*INSTRUCTION 1*.
In the rows, begin at the line that has "Sometimes referred to" and stop after the line that has "### don't forget about keywords". Render those lines as a JSON list of strings with one string per line, omitting blank lines.

*SUPPLIED TEXT*.
BEGIN
Hong Kong contractors acquitted over 2016 collapse at historic former Central Police Station in Central during transformation into Tai Kwun heritage site

Jasmine Siu

The partial collapse of a historic building in the old Central Police Station compound during restoration in 2016 might not have been caused by holes drilled in the floor as the authorities had believed.

The finding emerged at Eastern Court on Thursday as a magistrate acquitted two contractors and an engineer that had been prosecuted based on the government’s investigation into the project that transformed the former police compound into the Tai Kwun art and heritage site in Central.

Gammon Construction was found not guilty of one summons alleging deviation from the plans approved by the Building Authority. The contractor was also cleared of allegations that it had carried out, authorised or permitted works in a manner that was likely to cause a risk of injury to people or damage to property.

Leung Chi-hung, the contractor’s authorised signatory, and Stonewest (HK), a subcontractor, were acquitted of the same charge. All three defendants applied for costs but were met by objections from the prosecutors.

The 155-year-old former Central Police Station compound comprises 16 historic buildings. Photo: Nora Tam

Magistrate Veronica Heung Shuk-han was expected to hear further submissions on August 26.

Her verdict came three years after a wall and part of the roof of the Married Inspectors’ Quarters at the compound on Hollywood Road collapsed while its timber floor was being reinforced on May 29, 2016. No one was injured.

The married quarters were housed in a three-storey brick masonry building, built between 1862 and 1864, which was among 16 structures on the compound, which was declared a monument in 1995.

The Buildings Department found the collapse was likely caused by the hollowing out of multiple pockets in brick piers and walls during the installation of steel support for the floor of the veranda.

Critics complained that the six-page investigation report was too short – and some speculated about a cover-up.

During legal proceedings that began in July 2017, prosecutors alleged that the work carried out on the compound had deviated from the approved plans because of the holes drilled. Prosecutors said some of the holes were deeper, wider and higher than what was on the approved plans.
END
*PROVIDED ENTRIES*.
BEGIN
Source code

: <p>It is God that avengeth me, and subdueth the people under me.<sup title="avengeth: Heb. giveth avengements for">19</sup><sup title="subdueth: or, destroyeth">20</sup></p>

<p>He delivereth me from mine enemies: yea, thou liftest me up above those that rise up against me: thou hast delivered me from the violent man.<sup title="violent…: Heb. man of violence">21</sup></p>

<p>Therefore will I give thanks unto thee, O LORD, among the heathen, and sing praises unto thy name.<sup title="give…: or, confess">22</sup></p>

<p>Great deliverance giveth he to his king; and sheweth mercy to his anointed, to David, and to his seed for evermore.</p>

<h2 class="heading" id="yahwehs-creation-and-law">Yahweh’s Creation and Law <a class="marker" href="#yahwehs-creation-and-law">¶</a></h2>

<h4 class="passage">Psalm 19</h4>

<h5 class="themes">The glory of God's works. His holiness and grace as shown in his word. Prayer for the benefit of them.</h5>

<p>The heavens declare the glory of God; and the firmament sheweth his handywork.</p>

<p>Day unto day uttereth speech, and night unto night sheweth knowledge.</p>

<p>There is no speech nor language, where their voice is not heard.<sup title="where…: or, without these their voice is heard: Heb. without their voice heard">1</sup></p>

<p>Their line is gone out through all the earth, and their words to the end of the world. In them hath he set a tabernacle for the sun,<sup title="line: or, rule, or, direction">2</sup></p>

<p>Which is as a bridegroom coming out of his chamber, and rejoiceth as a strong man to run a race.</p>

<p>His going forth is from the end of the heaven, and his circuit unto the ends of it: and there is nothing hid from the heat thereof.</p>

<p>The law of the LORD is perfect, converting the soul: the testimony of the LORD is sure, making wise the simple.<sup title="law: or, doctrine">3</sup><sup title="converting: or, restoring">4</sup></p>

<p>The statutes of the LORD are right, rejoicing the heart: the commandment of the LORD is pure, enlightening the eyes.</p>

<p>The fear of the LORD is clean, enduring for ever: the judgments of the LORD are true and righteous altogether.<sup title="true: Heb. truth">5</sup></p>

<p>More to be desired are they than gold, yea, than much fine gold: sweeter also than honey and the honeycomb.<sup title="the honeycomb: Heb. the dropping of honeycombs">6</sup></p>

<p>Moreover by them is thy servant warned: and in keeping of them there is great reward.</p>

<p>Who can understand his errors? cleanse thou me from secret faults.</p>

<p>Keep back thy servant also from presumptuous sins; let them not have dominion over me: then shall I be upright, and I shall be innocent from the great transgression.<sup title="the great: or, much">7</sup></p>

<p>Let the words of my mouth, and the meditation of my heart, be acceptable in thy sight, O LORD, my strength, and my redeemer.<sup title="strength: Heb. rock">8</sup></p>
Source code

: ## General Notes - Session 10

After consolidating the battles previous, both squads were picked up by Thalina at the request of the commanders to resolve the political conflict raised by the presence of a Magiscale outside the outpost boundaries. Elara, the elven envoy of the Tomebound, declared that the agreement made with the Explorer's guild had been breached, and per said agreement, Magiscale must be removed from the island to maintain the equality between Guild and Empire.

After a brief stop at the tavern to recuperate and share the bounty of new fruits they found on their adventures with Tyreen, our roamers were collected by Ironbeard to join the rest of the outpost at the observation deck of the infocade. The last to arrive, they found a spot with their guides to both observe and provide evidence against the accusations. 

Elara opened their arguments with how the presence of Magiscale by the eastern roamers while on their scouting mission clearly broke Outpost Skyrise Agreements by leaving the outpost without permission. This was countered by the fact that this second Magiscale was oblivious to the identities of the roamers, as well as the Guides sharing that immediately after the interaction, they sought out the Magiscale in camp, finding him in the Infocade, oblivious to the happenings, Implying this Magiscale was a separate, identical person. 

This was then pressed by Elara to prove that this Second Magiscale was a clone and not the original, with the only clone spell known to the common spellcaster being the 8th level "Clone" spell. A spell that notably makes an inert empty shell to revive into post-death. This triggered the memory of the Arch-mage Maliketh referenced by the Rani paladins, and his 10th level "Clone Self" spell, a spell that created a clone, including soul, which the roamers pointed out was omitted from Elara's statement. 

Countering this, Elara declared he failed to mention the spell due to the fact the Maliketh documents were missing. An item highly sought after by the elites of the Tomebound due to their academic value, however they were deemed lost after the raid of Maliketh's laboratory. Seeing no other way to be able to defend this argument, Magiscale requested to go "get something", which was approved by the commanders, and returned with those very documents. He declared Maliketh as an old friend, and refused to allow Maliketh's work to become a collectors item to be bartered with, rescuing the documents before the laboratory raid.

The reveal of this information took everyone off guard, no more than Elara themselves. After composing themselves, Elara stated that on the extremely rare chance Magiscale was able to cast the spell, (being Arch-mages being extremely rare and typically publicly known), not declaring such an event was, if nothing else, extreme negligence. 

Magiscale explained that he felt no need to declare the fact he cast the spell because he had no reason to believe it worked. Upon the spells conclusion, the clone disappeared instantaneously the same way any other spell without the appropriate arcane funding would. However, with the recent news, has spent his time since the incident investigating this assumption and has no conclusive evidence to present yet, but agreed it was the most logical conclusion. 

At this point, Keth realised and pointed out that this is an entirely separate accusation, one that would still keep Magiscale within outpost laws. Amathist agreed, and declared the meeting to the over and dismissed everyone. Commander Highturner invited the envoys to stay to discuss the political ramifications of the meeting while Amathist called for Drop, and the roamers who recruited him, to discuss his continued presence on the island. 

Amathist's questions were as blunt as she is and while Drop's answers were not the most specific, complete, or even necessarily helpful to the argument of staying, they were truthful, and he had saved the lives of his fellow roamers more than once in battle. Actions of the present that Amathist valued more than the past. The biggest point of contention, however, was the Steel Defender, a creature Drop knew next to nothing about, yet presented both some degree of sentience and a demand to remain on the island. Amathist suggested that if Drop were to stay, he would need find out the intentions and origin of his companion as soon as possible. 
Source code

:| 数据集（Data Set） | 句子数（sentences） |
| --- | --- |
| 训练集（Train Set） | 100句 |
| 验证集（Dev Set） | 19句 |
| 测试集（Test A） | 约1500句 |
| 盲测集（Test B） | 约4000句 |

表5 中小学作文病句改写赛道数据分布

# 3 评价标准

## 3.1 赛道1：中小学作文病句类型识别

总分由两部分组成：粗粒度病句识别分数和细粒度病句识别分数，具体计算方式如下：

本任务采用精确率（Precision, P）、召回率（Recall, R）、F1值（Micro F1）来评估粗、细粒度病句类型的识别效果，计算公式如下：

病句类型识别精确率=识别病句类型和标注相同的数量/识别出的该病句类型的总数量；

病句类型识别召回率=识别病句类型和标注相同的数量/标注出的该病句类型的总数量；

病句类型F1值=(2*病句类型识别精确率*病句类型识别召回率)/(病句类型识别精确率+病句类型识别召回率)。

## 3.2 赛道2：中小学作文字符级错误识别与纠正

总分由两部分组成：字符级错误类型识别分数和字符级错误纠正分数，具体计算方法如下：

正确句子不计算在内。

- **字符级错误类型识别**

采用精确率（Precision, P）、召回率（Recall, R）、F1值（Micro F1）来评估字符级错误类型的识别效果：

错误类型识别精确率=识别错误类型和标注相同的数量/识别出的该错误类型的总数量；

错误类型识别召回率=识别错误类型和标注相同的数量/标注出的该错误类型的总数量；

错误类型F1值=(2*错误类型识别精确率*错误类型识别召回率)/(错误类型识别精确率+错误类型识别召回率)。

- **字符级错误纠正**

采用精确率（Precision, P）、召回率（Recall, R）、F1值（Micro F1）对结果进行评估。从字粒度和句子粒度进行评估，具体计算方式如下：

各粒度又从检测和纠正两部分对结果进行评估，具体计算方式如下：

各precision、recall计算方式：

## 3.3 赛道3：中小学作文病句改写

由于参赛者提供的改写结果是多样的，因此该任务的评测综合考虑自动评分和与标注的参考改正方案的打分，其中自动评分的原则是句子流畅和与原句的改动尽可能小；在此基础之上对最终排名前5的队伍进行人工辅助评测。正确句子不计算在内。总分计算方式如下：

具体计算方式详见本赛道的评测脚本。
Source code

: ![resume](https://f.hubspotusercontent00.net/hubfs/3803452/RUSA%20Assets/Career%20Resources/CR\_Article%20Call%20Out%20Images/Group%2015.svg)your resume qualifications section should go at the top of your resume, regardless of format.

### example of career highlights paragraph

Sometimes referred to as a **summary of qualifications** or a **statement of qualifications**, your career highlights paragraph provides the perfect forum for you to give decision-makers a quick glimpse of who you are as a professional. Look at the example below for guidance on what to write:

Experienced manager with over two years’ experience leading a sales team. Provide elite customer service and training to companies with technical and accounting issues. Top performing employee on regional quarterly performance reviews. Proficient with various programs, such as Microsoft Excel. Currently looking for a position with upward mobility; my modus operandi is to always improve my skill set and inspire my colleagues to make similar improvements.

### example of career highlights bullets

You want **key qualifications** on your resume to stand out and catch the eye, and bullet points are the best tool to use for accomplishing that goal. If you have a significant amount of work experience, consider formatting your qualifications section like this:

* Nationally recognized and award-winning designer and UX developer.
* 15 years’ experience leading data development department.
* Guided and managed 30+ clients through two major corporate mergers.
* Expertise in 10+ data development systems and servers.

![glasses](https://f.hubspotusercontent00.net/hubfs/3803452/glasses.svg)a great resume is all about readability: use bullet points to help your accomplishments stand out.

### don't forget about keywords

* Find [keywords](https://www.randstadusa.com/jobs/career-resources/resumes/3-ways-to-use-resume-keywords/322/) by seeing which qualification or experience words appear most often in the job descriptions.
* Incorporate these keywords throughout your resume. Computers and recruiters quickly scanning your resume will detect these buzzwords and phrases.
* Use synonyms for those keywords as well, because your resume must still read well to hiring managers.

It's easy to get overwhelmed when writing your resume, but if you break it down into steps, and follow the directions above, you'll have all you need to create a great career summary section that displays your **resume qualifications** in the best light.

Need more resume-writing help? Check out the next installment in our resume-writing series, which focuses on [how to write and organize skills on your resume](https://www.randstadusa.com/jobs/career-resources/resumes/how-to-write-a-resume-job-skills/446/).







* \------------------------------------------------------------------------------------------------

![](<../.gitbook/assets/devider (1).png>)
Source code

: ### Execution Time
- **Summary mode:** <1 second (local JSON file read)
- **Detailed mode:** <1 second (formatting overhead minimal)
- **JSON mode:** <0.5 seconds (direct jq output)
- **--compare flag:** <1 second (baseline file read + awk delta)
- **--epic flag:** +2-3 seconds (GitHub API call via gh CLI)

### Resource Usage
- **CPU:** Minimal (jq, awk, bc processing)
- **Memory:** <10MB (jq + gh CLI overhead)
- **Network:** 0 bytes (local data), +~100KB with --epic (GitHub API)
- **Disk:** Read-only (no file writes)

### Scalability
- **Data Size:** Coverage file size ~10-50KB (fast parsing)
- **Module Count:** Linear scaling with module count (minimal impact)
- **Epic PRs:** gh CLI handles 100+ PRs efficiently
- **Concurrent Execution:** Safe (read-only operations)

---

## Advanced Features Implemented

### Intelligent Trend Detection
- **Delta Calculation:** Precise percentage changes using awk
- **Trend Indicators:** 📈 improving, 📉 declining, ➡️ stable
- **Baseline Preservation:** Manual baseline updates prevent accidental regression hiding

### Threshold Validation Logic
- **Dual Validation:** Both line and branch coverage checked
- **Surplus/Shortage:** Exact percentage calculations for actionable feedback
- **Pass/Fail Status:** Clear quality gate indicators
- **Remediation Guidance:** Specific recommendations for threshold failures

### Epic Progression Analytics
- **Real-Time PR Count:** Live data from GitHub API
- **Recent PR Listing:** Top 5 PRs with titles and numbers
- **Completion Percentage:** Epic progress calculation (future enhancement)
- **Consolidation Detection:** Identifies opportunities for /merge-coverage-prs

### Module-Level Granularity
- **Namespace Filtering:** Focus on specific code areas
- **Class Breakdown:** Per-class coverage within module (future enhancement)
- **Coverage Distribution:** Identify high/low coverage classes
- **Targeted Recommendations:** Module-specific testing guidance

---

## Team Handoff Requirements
END
*INSTRUCTION 2*.
From the Central Police Station article, return the passage that begins at the words "The finding emerged" and stops after the words "damage to property.".

*WRITTEN RESPONSE 1*.
[
  "Sometimes referred to as a **summary of qualifications** or a **statement of qualifications**, your career highlights paragraph provides the perfect forum for you to give decision-makers a quick glimpse of who you are as a professional. Look at the example below for guidance on what to write:",
  "Experienced manager with over two years’ experience leading a sales team. Provide elite customer service and training to companies with technical and accounting issues. Top performing employee on regional quarterly performance reviews. Proficient with various programs, such as Microsoft Excel. Currently looking for a position with upward mobility; my modus operandi is to always improve my skill set and inspire my colleagues to make similar improvements.",
  "### example of career highlights bullets",
  "You want **key qualifications** on your resume to stand out and catch the eye, and bullet points are the best tool to use for accomplishing that goal. If you have a significant amount of work experience, consider formatting your qualifications section like this:",
  "* Nationally recognized and award-winning designer and UX developer.",
  "* 15 years’ experience leading data development department.",
  "* Guided and managed 30+ clients through two major corporate mergers.",
  "* Expertise in 10+ data development systems and servers.",
  "![glasses](https://f.hubspotusercontent00.net/hubfs/3803452/glasses.svg)a great resume is all about readability: use bullet points to help your accomplishments stand out.",
  "### don't forget about keywords"
]

*WRITTEN RESPONSE 2*.
The finding emerged at Eastern Court on Thursday as a magistrate acquitted two contractors and an engineer that had been prosecuted based on the government’s investigation into the project that transformed the former police compound into the Tai Kwun art and heritage site in Central.

Gammon Construction was found not guilty of one summons alleging deviation from the plans approved by the Building Authority. The contractor was also cleared of allegations that it had carried out, authorised or permitted works in a manner that was likely to cause a risk of injury to people or damage to property.